▸ **Input records**
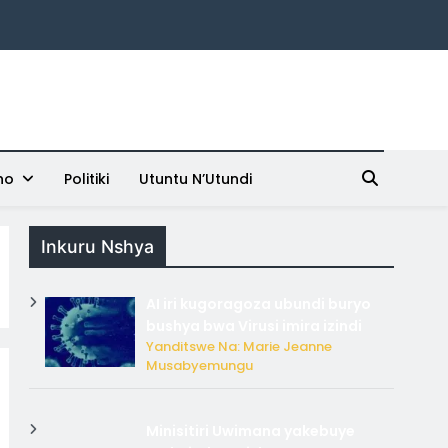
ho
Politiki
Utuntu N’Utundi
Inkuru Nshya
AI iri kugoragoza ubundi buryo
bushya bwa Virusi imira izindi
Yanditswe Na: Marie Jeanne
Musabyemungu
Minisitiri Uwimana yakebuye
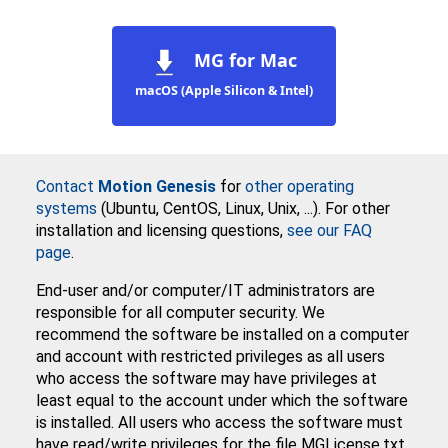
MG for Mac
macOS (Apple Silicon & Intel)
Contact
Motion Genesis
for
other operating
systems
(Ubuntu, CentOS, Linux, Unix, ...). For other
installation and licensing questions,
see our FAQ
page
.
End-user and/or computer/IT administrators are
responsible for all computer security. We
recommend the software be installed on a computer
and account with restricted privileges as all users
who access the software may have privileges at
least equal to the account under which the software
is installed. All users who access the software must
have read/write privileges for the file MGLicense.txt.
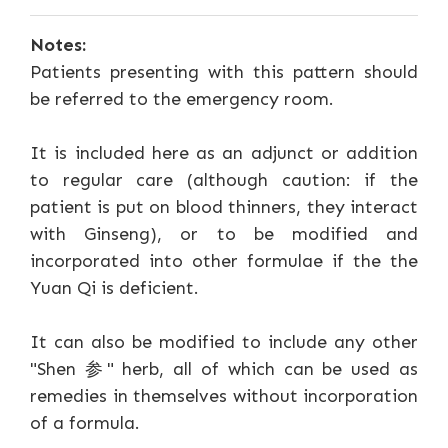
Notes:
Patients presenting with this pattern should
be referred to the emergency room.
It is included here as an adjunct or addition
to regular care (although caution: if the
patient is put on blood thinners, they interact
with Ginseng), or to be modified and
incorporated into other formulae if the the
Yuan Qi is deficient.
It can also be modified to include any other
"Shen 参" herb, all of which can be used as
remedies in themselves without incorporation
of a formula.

---

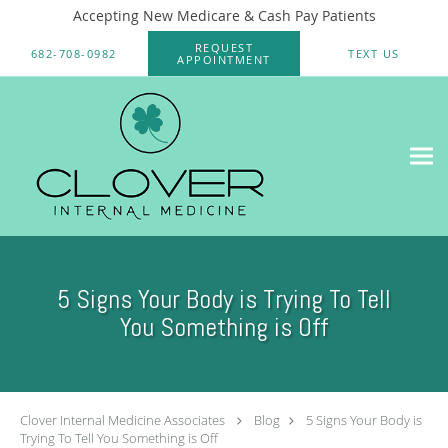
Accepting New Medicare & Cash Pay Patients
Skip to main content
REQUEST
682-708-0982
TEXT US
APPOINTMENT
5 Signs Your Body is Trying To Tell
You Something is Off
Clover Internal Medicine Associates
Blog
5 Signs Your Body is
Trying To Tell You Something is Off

...

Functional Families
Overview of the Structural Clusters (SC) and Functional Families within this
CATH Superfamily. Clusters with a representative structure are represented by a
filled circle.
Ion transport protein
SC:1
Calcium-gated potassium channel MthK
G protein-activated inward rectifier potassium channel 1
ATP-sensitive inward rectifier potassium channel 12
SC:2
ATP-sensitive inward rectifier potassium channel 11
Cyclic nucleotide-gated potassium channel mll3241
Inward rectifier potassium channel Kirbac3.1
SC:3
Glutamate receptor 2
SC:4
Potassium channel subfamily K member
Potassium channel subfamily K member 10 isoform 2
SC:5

▸ **Try it**
If a line of the records above contains the word "which", count it; then give the total and nothing more.

▸ **Output for this task**
2